YOUR INSTRUCTIONS: Please render the lines of the listing below as a JSON list of strings, one string per line, starting with the line containing "18:3-4 colour: yellow -> light blue" and going on through the end of the listing, both included. Leave out the pictures and any blank lines.

==== DATA PROVIDED

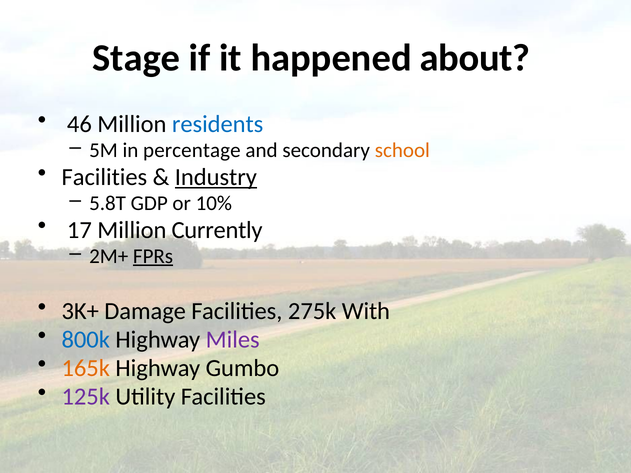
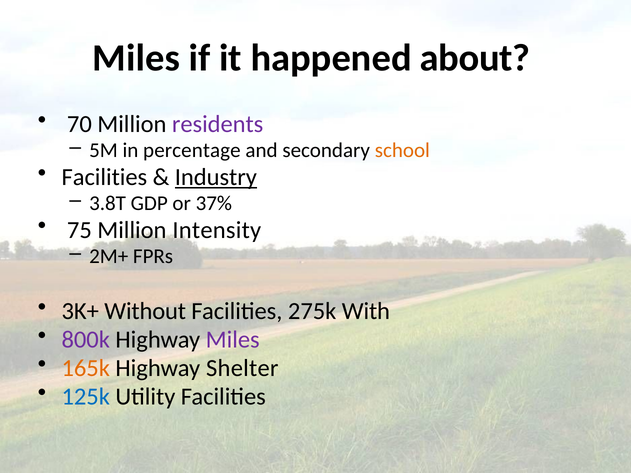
Stage at (136, 58): Stage -> Miles
46: 46 -> 70
residents colour: blue -> purple
5.8T: 5.8T -> 3.8T
10%: 10% -> 37%
17: 17 -> 75
Currently: Currently -> Intensity
FPRs underline: present -> none
Damage: Damage -> Without
800k colour: blue -> purple
Gumbo: Gumbo -> Shelter
125k colour: purple -> blue
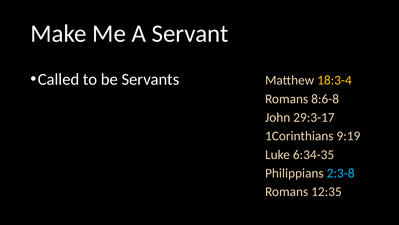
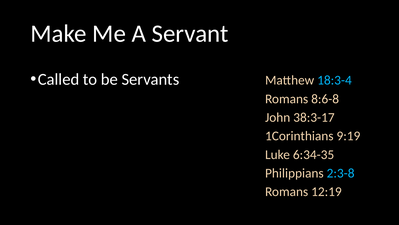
18:3-4 colour: yellow -> light blue
29:3-17: 29:3-17 -> 38:3-17
12:35: 12:35 -> 12:19
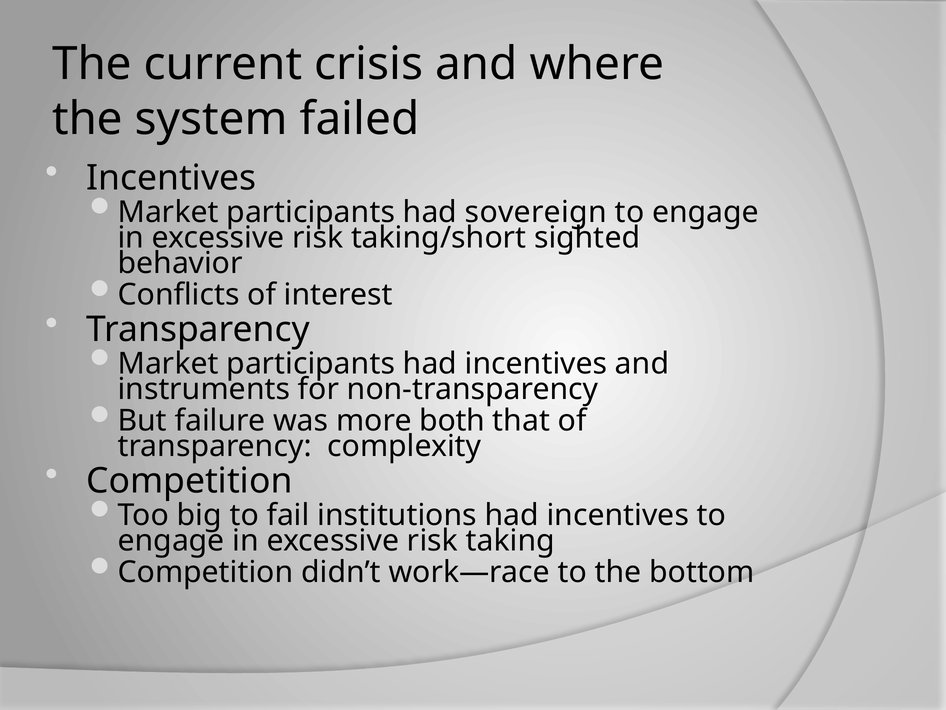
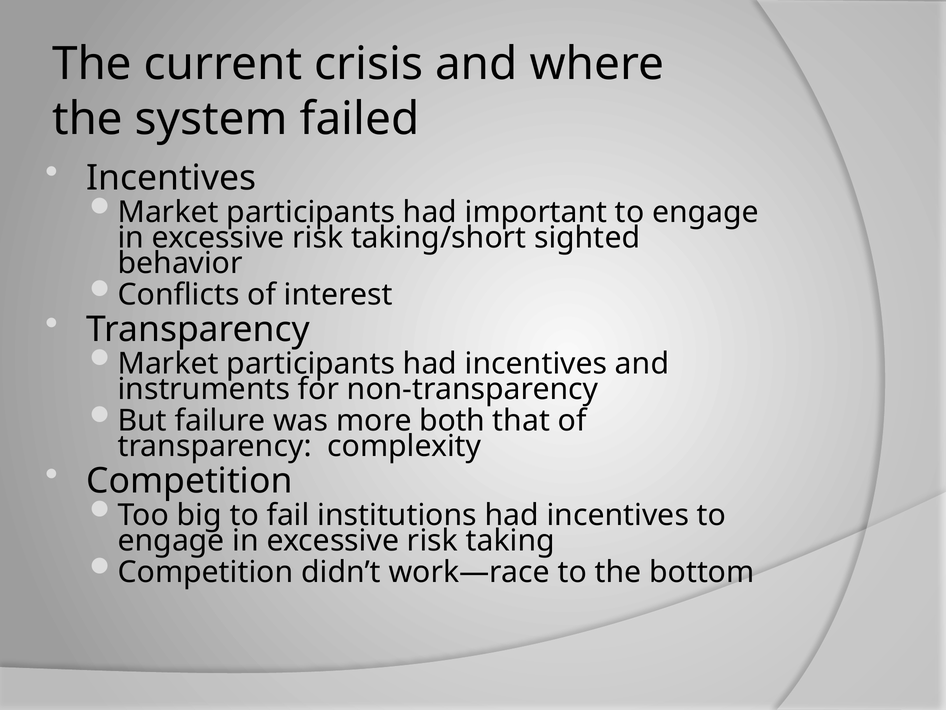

========

SOLUTION TO THE EXERCISE:
[
  "18:3-4 colour: yellow -> light blue",
  "29:3-17: 29:3-17 -> 38:3-17",
  "12:35: 12:35 -> 12:19"
]